▸ What to produce: Only some lines are wanted. Transcribe, exactly, the lines below from the line with "X14643100Y-8102600D01*" up to and including the line with "X10523563Y-14287744D01*".

+++ Available data

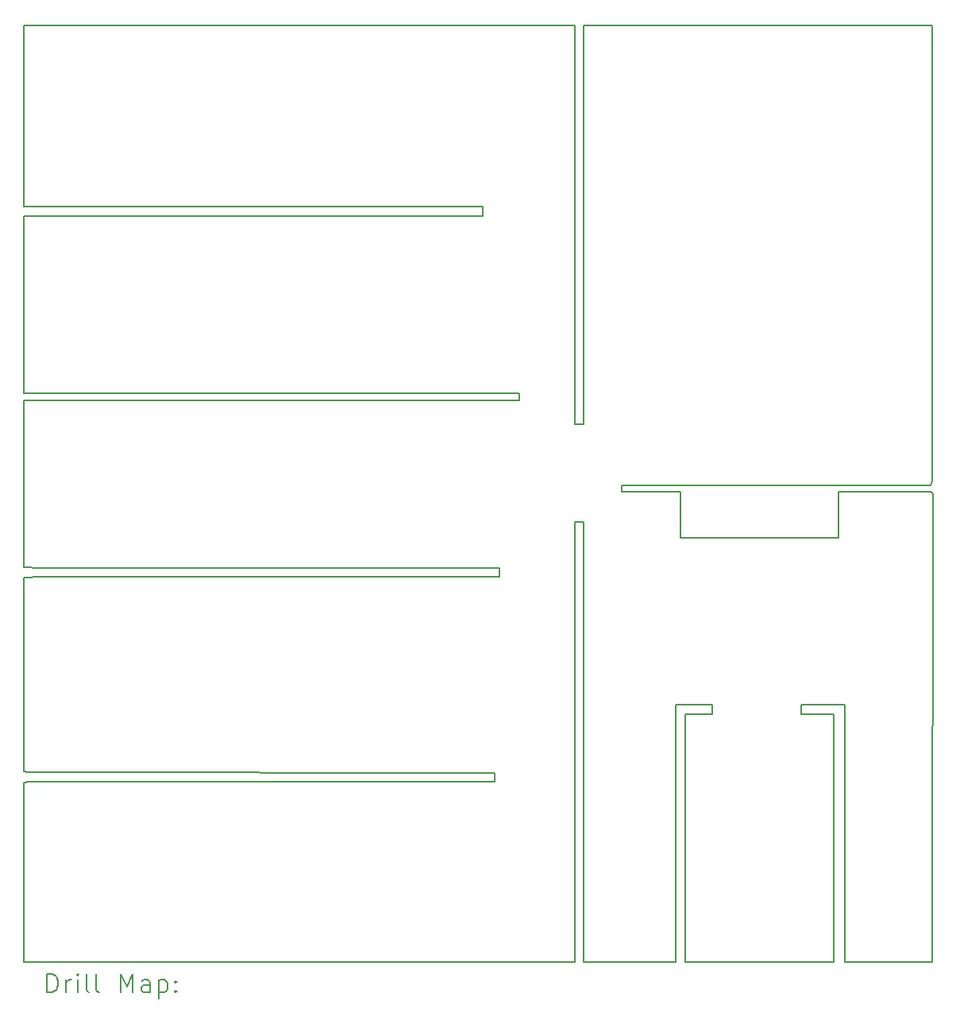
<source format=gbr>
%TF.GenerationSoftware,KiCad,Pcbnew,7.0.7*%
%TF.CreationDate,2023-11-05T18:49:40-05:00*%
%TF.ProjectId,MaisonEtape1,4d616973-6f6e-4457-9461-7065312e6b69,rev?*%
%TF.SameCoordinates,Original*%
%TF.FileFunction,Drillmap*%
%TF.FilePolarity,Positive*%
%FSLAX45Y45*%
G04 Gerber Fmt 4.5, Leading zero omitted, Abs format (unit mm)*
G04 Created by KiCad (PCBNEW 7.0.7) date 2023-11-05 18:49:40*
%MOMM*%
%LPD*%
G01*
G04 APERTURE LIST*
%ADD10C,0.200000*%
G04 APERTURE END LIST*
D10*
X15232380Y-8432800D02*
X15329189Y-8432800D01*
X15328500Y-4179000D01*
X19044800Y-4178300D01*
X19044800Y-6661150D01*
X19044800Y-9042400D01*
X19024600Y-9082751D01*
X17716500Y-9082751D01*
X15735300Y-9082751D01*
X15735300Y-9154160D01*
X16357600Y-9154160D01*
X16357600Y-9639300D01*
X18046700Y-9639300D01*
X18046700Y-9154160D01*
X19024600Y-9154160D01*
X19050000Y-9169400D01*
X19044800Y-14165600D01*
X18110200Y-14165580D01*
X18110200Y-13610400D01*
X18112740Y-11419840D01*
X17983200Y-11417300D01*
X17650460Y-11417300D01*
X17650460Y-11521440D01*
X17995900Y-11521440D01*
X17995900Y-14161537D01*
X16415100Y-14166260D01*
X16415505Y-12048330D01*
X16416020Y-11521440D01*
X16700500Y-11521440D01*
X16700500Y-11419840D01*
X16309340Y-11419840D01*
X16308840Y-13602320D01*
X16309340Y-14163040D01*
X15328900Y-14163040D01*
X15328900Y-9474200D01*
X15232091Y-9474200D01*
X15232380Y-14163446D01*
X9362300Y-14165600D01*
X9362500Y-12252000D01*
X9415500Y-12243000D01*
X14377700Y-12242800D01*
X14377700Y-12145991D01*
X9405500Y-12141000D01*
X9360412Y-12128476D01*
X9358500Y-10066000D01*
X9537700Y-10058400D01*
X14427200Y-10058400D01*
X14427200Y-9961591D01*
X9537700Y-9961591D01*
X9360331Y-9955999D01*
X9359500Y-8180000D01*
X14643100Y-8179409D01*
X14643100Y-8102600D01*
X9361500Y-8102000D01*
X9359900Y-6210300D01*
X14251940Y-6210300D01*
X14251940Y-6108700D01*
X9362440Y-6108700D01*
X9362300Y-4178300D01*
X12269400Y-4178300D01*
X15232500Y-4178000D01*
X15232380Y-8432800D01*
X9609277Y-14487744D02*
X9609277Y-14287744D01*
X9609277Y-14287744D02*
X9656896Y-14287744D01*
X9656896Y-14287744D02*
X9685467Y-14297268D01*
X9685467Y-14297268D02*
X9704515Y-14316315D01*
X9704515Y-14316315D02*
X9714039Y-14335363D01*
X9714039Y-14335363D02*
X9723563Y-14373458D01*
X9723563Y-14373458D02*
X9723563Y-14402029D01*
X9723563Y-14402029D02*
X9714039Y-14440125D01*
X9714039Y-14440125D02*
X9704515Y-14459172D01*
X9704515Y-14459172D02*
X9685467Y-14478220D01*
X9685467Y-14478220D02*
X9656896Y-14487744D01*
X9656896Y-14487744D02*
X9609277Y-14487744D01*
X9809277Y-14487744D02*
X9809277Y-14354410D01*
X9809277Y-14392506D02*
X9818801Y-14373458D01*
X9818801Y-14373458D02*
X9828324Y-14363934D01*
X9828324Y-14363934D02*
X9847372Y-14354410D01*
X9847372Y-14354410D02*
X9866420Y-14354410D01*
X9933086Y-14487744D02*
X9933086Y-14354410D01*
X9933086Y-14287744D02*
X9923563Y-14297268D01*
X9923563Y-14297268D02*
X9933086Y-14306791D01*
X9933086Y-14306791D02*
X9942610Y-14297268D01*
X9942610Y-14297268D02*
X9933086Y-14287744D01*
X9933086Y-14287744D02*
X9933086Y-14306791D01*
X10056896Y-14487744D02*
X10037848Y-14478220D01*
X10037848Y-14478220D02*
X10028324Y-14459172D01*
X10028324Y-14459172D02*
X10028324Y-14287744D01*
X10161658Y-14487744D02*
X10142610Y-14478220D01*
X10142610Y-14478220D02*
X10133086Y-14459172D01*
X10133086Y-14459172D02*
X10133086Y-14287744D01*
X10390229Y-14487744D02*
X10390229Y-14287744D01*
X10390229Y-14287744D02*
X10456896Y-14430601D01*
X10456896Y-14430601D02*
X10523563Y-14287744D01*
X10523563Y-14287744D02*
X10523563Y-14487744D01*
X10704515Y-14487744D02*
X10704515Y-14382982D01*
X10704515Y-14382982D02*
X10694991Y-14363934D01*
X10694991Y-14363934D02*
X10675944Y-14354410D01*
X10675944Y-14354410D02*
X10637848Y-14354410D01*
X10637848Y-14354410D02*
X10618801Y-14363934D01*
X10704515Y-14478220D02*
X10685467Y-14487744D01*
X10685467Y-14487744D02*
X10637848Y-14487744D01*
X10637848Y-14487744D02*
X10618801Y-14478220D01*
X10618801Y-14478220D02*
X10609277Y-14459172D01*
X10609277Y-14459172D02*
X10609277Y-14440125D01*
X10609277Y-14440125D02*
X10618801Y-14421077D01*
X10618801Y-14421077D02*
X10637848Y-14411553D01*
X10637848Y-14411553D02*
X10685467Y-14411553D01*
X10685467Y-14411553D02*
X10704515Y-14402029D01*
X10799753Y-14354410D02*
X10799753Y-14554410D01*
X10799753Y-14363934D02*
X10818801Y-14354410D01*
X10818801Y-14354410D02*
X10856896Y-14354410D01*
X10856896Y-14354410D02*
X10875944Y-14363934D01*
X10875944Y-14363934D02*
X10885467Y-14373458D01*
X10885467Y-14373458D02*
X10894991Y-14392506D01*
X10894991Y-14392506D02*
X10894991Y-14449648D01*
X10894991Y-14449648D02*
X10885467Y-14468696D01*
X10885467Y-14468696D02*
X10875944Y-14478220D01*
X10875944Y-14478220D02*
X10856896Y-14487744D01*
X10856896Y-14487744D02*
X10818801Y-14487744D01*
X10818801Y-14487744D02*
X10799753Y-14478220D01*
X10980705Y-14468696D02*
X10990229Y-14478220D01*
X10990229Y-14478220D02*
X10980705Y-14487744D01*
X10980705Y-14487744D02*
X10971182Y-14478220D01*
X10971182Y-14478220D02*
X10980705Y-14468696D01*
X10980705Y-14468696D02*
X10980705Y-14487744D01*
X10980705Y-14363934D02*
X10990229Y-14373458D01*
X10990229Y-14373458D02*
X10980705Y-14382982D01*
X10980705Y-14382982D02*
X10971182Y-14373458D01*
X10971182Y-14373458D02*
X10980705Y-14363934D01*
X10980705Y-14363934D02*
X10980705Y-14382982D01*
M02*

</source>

++++++
+++ Available data

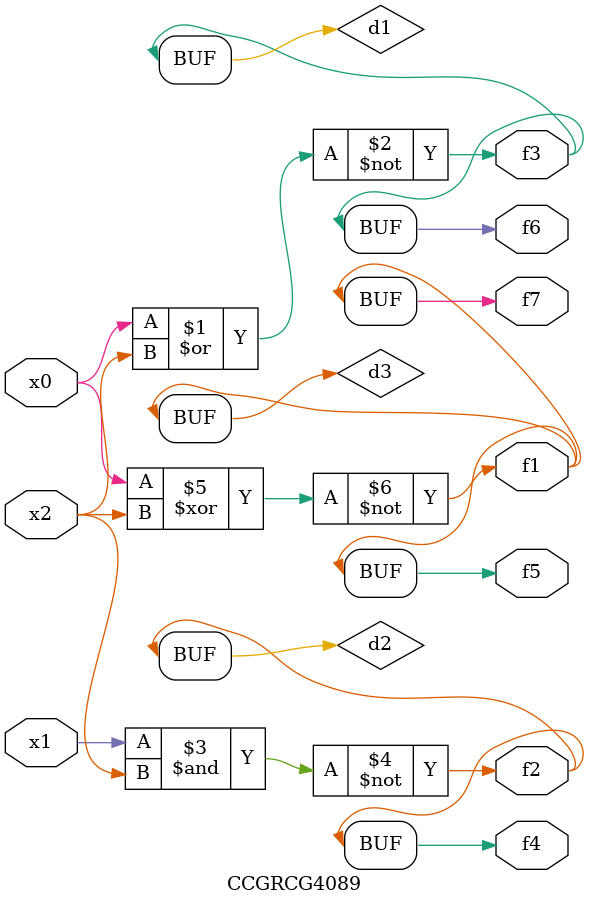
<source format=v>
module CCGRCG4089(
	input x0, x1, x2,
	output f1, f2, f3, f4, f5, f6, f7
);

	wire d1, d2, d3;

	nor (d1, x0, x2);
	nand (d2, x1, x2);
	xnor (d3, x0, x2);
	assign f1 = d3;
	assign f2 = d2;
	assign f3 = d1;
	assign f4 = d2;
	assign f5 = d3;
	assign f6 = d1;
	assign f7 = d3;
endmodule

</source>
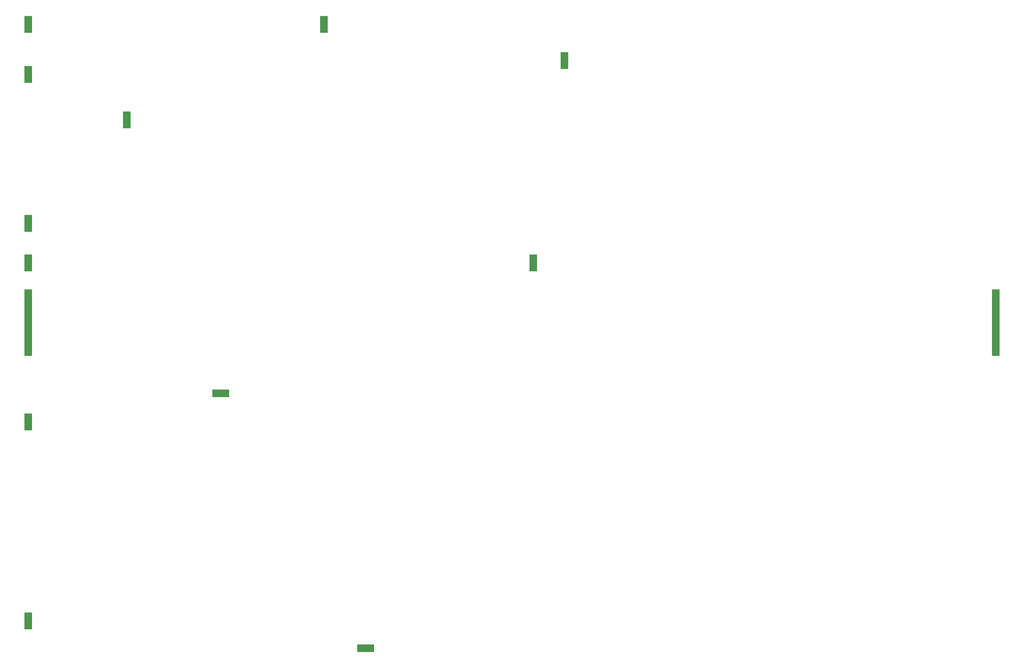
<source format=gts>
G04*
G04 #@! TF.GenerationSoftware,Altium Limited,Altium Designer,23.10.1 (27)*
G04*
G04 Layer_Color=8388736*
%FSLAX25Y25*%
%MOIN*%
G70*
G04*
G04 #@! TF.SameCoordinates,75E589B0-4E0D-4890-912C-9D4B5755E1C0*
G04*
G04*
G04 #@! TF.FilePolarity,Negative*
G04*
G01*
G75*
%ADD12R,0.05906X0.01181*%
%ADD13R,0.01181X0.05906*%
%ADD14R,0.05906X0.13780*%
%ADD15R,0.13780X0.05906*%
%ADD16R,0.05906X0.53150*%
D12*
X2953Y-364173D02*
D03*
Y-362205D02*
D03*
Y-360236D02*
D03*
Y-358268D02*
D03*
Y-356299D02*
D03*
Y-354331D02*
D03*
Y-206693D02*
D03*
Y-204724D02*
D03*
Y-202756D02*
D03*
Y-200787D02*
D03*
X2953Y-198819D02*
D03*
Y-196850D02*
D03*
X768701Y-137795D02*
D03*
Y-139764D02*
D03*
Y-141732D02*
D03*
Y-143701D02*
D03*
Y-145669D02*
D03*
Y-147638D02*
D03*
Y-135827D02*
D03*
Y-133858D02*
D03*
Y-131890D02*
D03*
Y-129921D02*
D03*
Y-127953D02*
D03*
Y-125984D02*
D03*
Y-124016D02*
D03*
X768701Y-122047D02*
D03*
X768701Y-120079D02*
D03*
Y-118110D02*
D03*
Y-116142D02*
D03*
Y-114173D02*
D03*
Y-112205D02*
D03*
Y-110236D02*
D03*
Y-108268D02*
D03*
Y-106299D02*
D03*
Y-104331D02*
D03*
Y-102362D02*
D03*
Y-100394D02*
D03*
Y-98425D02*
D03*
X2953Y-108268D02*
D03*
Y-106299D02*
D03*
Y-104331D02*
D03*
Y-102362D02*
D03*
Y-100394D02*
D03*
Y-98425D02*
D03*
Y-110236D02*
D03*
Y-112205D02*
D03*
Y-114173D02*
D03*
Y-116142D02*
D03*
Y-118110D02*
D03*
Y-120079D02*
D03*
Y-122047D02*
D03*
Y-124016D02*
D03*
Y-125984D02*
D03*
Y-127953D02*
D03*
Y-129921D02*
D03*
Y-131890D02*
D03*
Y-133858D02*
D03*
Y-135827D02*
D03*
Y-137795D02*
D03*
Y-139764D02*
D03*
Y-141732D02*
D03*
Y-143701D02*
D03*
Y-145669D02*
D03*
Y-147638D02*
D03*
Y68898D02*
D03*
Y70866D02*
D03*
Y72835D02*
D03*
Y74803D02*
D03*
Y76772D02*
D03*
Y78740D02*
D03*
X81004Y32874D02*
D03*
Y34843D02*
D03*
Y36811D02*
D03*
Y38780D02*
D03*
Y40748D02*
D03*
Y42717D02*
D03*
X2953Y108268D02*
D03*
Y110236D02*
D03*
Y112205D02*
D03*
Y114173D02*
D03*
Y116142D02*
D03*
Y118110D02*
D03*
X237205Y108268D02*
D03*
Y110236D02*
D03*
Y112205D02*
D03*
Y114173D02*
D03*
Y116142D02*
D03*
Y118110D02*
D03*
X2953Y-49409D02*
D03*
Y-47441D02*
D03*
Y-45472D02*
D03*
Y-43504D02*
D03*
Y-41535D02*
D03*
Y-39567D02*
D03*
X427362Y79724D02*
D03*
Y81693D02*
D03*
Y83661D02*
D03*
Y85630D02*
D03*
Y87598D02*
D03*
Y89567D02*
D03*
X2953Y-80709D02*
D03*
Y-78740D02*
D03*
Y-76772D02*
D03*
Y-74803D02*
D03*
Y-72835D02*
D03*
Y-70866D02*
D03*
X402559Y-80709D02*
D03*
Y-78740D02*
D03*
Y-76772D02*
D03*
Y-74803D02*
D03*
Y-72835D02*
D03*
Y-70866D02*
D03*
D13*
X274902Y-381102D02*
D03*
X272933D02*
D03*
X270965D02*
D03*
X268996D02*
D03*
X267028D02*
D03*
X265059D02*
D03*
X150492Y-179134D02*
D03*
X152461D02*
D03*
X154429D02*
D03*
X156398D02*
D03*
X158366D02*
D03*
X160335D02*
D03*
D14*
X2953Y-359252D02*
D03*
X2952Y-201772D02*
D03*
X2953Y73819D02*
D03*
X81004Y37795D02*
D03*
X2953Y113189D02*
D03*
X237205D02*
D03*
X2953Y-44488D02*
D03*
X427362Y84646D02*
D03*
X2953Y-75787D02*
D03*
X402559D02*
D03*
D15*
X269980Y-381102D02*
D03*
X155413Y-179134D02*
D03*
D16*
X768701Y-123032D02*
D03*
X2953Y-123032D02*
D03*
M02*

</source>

++++++
+++ Available data

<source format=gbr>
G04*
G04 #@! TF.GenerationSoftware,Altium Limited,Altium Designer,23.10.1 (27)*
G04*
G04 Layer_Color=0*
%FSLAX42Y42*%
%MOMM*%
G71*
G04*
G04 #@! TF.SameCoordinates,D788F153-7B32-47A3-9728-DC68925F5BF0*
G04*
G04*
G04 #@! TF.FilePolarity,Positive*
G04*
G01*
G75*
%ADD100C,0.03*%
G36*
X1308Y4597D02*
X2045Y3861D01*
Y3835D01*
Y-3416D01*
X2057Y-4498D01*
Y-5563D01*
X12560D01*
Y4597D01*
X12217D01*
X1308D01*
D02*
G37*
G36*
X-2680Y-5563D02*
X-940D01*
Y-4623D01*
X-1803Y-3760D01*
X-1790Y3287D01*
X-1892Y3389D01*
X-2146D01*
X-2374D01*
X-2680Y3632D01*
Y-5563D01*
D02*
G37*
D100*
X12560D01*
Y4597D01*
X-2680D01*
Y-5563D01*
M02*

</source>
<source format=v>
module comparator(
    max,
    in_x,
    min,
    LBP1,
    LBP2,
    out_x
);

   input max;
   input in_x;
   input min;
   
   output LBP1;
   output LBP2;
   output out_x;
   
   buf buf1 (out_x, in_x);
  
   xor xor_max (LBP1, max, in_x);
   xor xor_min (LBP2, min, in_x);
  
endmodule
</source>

++++++

▸ Exercise result:
X14643100Y-8102600D01*
X9361500Y-8102000D01*
X9359900Y-6210300D01*
X14251940Y-6210300D01*
X14251940Y-6108700D01*
X9362440Y-6108700D01*
X9362300Y-4178300D01*
X12269400Y-4178300D01*
X15232500Y-4178000D01*
X15232380Y-8432800D01*
X9609277Y-14487744D02*
X9609277Y-14287744D01*
X9609277Y-14287744D02*
X9656896Y-14287744D01*
X9656896Y-14287744D02*
X9685467Y-14297268D01*
X9685467Y-14297268D02*
X9704515Y-14316315D01*
X9704515Y-14316315D02*
X9714039Y-14335363D01*
X9714039Y-14335363D02*
X9723563Y-14373458D01*
X9723563Y-14373458D02*
X9723563Y-14402029D01*
X9723563Y-14402029D02*
X9714039Y-14440125D01*
X9714039Y-14440125D02*
X9704515Y-14459172D01*
X9704515Y-14459172D02*
X9685467Y-14478220D01*
X9685467Y-14478220D02*
X9656896Y-14487744D01*
X9656896Y-14487744D02*
X9609277Y-14487744D01*
X9809277Y-14487744D02*
X9809277Y-14354410D01*
X9809277Y-14392506D02*
X9818801Y-14373458D01*
X9818801Y-14373458D02*
X9828324Y-14363934D01*
X9828324Y-14363934D02*
X9847372Y-14354410D01*
X9847372Y-14354410D02*
X9866420Y-14354410D01*
X9933086Y-14487744D02*
X9933086Y-14354410D01*
X9933086Y-14287744D02*
X9923563Y-14297268D01*
X9923563Y-14297268D02*
X9933086Y-14306791D01*
X9933086Y-14306791D02*
X9942610Y-14297268D01*
X9942610Y-14297268D02*
X9933086Y-14287744D01*
X9933086Y-14287744D02*
X9933086Y-14306791D01*
X10056896Y-14487744D02*
X10037848Y-14478220D01*
X10037848Y-14478220D02*
X10028324Y-14459172D01*
X10028324Y-14459172D02*
X10028324Y-14287744D01*
X10161658Y-14487744D02*
X10142610Y-14478220D01*
X10142610Y-14478220D02*
X10133086Y-14459172D01*
X10133086Y-14459172D02*
X10133086Y-14287744D01*
X10390229Y-14487744D02*
X10390229Y-14287744D01*
X10390229Y-14287744D02*
X10456896Y-14430601D01*
X10456896Y-14430601D02*
X10523563Y-14287744D01*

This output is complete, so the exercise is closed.